The relevance of space to human existence is self-evident, and increasingly so. Communications, meteorology, Global Positioning System (GPS) technologies, each of these critical sectors’ reliance on space technology is so profound that only a few hours of space-based asset disruption would melt down financial markets, cause billions of dollars in losses, and endanger human life (notably in the field of civilian aviation and military operations).
Today’s streamlined and interconnected world, dependent as it is on these space assets, would not be possible without a sustainable use of outer space. Yet outer space is becoming increasingly congested and contested, creating numerous insecurities.

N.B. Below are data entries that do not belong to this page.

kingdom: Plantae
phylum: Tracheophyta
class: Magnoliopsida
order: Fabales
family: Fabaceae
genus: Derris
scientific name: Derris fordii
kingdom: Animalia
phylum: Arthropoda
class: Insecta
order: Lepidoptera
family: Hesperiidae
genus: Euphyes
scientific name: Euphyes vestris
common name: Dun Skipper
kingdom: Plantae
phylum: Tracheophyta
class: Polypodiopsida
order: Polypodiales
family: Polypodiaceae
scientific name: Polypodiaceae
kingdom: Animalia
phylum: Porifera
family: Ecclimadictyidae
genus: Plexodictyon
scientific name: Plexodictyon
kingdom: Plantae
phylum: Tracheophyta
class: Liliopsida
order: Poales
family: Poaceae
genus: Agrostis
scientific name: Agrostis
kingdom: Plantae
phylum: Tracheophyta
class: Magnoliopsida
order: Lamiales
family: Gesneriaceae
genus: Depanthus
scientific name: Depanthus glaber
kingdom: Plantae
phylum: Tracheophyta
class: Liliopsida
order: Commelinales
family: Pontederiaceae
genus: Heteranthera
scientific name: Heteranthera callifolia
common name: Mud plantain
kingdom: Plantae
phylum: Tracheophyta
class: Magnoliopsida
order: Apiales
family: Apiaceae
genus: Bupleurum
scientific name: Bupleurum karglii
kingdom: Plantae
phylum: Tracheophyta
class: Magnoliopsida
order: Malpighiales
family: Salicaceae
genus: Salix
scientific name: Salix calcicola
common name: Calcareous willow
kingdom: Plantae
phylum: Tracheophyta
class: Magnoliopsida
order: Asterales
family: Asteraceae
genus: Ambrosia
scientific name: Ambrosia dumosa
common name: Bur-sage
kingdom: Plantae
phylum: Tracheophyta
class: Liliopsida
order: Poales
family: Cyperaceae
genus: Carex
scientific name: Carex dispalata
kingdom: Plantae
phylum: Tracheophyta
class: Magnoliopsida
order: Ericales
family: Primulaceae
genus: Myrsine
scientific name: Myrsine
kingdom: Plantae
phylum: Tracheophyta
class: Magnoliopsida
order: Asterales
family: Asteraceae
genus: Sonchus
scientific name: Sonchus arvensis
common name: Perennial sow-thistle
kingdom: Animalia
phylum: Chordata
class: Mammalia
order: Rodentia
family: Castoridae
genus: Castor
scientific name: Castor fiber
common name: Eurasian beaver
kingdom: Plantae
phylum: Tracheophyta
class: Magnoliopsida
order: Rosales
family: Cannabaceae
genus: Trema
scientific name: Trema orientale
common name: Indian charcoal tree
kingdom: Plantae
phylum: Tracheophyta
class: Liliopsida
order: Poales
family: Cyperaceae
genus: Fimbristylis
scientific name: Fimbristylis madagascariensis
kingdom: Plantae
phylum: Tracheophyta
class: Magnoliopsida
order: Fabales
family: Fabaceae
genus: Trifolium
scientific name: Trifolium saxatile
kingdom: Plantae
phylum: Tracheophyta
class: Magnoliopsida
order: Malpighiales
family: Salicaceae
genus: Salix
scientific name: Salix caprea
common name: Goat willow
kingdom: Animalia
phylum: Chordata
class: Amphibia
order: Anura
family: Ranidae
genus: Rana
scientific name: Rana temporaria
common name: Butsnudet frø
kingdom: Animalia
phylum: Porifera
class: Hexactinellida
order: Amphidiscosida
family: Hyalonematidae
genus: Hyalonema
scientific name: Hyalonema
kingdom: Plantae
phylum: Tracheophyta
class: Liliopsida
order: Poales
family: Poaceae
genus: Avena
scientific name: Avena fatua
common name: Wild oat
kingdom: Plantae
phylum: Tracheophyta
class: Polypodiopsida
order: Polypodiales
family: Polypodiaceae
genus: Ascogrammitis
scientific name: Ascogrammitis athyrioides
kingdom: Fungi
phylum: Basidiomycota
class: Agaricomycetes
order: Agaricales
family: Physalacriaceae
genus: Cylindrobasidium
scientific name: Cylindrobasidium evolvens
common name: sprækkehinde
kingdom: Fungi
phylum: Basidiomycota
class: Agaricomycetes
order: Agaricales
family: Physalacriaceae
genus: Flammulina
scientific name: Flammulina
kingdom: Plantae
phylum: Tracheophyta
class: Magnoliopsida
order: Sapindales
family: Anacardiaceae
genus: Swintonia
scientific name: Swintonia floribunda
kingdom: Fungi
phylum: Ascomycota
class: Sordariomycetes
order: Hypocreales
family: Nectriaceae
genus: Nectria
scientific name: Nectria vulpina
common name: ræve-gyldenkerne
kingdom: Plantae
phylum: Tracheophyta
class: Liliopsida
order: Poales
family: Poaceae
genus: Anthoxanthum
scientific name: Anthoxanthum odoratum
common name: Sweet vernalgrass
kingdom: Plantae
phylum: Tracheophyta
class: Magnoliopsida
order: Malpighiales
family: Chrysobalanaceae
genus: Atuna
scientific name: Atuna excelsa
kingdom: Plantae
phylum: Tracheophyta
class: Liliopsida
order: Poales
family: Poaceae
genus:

Outer space must be kept secure as a global commons for all of humanity. This involves pro-actively dealing with issues such as space debris and the weaponisation of space. At the same time, this development must be reconciled with the reality that the security of a state’s space interests is vital to its national interests. In recent years, space weaponisation has escalated and caused tensions to flare between countries. Despite these inordinately high stakes, international law continues to neglect the regulation of dangerous gaps in space law.
The goal of the peaceful use of outer space, announced in the Preamble of the 1967 Outer Space Treaty, is challenged daily by the realities of increased geopolitical competition and the absence of binding rules on militarisation. The cluster on outer space security at the GCSP looks into the security issues related to outer space: space debris, weaponisation in space, international law and governance and the role of international organisations such as the United Nations and regional bodies.